Dataset entries:

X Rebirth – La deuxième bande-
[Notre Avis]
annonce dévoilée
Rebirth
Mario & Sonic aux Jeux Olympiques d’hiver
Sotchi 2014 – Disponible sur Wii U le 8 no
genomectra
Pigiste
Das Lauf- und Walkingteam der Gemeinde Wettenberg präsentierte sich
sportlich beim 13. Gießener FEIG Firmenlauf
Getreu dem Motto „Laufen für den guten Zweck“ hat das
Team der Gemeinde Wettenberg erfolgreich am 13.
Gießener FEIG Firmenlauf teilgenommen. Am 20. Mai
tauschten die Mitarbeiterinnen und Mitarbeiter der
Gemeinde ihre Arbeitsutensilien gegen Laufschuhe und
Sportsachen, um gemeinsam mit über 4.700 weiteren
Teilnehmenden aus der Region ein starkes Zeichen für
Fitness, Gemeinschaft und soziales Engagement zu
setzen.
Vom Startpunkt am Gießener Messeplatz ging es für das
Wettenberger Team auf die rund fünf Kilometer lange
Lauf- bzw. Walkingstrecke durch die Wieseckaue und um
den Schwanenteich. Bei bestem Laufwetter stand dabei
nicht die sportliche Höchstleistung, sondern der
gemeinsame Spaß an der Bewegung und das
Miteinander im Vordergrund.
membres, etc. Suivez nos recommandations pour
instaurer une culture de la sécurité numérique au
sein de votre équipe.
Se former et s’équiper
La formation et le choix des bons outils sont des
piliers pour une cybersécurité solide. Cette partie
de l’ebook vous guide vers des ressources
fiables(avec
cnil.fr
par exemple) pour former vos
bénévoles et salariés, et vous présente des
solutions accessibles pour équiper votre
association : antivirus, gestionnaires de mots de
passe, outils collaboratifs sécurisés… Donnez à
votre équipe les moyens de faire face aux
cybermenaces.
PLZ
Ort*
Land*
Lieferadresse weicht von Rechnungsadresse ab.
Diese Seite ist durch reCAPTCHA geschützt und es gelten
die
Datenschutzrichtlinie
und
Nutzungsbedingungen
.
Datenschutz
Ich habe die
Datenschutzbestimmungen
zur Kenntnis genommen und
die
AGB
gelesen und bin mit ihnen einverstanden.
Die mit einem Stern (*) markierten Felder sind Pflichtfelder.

---

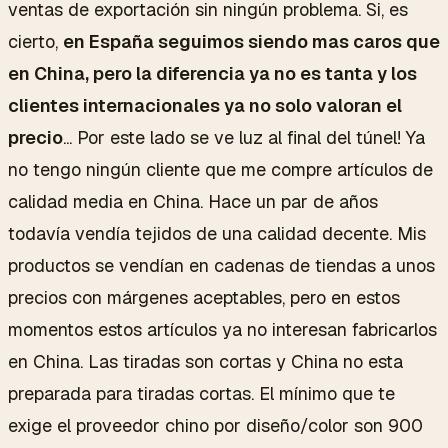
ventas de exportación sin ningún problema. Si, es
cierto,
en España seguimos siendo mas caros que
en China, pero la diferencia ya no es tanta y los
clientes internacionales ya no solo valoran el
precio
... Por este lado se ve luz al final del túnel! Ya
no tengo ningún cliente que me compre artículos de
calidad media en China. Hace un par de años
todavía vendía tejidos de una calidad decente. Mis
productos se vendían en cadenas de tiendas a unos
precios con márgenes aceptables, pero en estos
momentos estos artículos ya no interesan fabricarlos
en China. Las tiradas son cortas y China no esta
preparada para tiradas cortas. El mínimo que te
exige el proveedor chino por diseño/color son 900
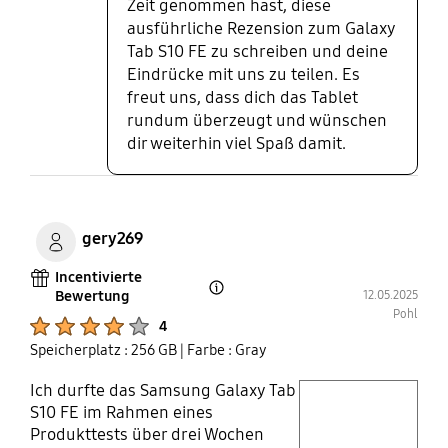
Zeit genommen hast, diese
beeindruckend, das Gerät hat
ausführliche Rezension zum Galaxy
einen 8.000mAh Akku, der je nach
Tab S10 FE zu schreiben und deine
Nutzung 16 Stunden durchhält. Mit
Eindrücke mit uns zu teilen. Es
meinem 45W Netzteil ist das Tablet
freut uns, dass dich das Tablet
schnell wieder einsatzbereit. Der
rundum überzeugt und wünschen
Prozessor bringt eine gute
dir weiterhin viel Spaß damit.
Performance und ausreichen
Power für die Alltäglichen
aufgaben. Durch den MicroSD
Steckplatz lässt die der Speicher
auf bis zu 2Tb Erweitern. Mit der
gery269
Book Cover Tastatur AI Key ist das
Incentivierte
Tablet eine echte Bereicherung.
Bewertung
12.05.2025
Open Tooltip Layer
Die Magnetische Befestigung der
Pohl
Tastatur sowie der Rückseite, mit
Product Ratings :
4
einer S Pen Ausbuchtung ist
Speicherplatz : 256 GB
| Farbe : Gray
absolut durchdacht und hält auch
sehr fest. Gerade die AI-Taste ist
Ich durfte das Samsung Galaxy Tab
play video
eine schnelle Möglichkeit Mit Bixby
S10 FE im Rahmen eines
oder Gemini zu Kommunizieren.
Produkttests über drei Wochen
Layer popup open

--

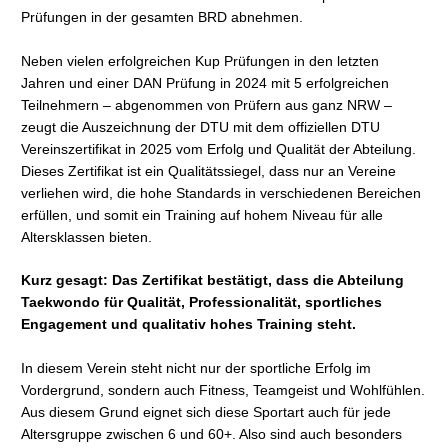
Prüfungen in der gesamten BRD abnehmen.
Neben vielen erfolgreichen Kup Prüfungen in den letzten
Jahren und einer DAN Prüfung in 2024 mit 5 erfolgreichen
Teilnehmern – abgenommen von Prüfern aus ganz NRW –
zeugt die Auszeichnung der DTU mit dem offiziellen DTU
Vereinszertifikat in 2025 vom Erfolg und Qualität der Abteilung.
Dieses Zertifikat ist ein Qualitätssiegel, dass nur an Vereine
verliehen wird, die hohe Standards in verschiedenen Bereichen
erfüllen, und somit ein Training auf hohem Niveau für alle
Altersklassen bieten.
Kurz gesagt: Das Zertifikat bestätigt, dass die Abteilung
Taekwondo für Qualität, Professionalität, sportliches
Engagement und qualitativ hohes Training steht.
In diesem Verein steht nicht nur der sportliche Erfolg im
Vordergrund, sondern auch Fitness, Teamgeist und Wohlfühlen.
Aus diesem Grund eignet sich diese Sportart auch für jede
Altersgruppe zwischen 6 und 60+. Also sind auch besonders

▶ EXERCISE DIRECTIONS: Search the entries for lines with the string "FEIG", then report their number alone.

▶ TASK ANSWER: 2